- **Description of the task**: Count the lines in the entries below that contain the word "nhiều". Reply with the number alone.

◆ ◆ ◆ ◆ ◆

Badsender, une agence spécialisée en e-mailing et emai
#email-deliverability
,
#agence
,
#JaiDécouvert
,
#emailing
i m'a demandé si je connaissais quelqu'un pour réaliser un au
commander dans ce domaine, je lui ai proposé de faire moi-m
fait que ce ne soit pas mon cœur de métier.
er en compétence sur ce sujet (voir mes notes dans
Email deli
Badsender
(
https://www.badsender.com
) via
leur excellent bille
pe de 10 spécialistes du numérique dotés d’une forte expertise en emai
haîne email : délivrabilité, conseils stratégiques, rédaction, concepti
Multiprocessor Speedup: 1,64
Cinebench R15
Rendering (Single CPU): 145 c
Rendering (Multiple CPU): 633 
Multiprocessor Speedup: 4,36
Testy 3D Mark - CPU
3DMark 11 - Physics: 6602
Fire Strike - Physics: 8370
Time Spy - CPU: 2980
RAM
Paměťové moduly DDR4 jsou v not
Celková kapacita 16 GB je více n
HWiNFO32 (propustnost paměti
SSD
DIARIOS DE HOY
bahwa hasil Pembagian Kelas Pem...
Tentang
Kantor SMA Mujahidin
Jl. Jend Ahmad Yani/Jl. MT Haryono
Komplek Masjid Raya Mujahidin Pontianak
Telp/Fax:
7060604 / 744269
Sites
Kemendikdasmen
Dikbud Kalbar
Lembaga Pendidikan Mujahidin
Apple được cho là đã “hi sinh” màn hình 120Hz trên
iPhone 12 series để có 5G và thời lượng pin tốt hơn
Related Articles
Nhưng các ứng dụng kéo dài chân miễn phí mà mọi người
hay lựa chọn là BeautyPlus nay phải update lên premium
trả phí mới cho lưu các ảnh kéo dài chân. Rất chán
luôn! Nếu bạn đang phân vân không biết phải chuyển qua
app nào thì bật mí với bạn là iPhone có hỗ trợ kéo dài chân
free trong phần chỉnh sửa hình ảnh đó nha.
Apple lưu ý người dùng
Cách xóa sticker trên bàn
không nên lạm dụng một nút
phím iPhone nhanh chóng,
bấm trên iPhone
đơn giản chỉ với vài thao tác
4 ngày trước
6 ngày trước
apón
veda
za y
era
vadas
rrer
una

◆ ◆ ◆ ◆ ◆

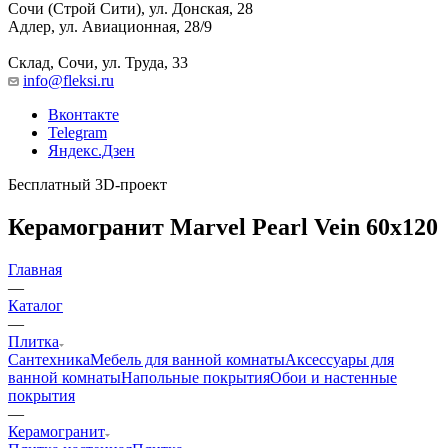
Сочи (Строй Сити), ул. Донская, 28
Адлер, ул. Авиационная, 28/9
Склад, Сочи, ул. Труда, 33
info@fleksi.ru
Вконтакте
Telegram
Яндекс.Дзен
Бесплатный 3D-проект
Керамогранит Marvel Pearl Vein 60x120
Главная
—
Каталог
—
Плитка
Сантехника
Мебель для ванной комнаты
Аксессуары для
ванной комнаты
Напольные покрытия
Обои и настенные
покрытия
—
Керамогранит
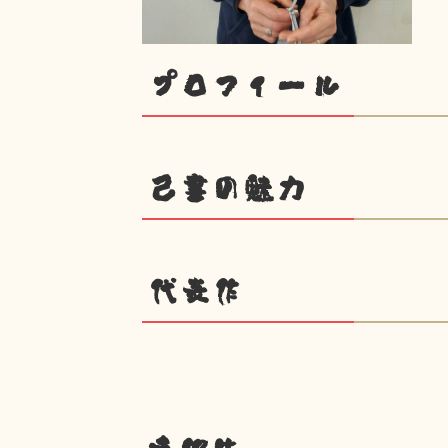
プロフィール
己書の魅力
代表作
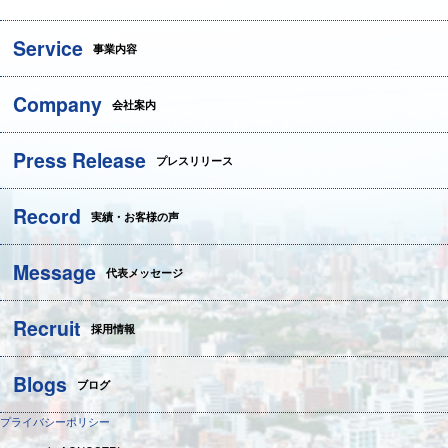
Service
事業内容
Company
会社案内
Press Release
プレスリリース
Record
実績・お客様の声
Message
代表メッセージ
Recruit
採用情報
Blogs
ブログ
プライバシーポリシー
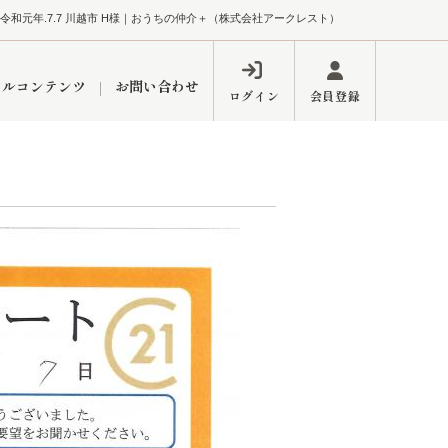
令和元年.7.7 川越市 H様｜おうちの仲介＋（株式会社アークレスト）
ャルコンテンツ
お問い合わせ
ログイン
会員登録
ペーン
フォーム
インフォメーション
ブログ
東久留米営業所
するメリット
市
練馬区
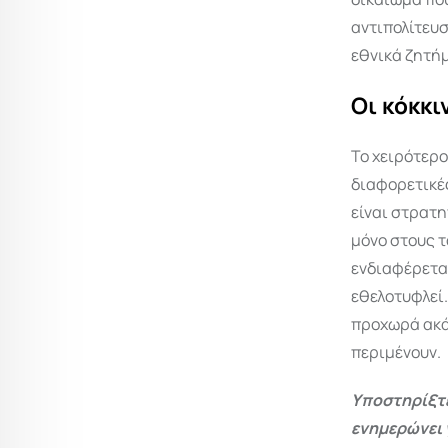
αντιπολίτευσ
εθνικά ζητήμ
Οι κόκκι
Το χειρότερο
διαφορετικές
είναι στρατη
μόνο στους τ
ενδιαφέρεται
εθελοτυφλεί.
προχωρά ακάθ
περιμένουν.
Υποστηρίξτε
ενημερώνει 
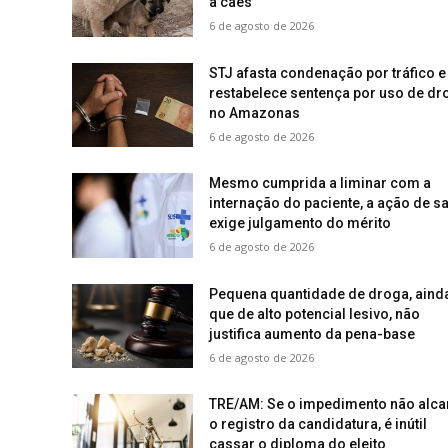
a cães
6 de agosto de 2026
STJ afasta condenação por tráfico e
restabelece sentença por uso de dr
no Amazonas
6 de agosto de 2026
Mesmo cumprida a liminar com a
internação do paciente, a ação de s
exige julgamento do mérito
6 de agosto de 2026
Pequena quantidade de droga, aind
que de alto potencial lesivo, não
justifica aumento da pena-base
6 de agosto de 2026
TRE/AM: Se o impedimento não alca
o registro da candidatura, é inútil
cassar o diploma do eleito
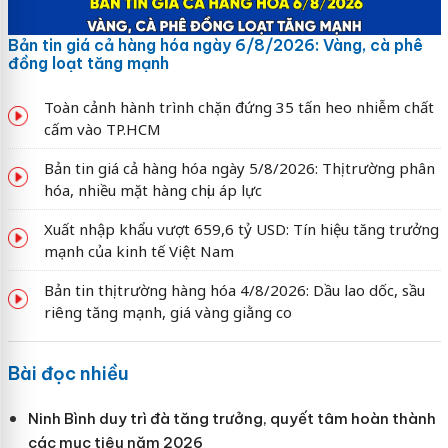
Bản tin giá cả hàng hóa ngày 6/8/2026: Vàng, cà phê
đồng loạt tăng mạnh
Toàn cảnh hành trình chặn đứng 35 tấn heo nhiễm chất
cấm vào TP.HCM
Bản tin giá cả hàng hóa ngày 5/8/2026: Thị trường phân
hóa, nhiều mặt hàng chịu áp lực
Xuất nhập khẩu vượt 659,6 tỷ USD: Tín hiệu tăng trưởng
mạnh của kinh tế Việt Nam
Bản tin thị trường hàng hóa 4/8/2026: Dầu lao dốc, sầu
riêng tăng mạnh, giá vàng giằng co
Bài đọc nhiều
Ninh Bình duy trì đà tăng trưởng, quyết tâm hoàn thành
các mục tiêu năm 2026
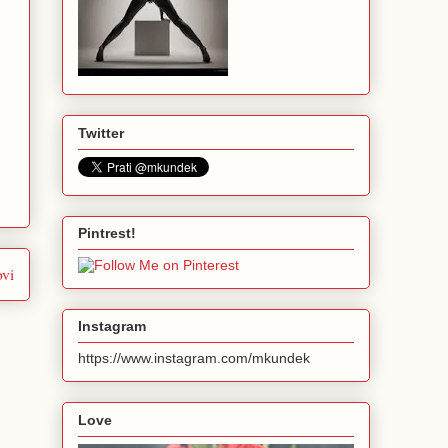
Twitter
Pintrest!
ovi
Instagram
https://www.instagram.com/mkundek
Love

◆ ◆ ◆ ◆ ◆

- **Task answer**: 2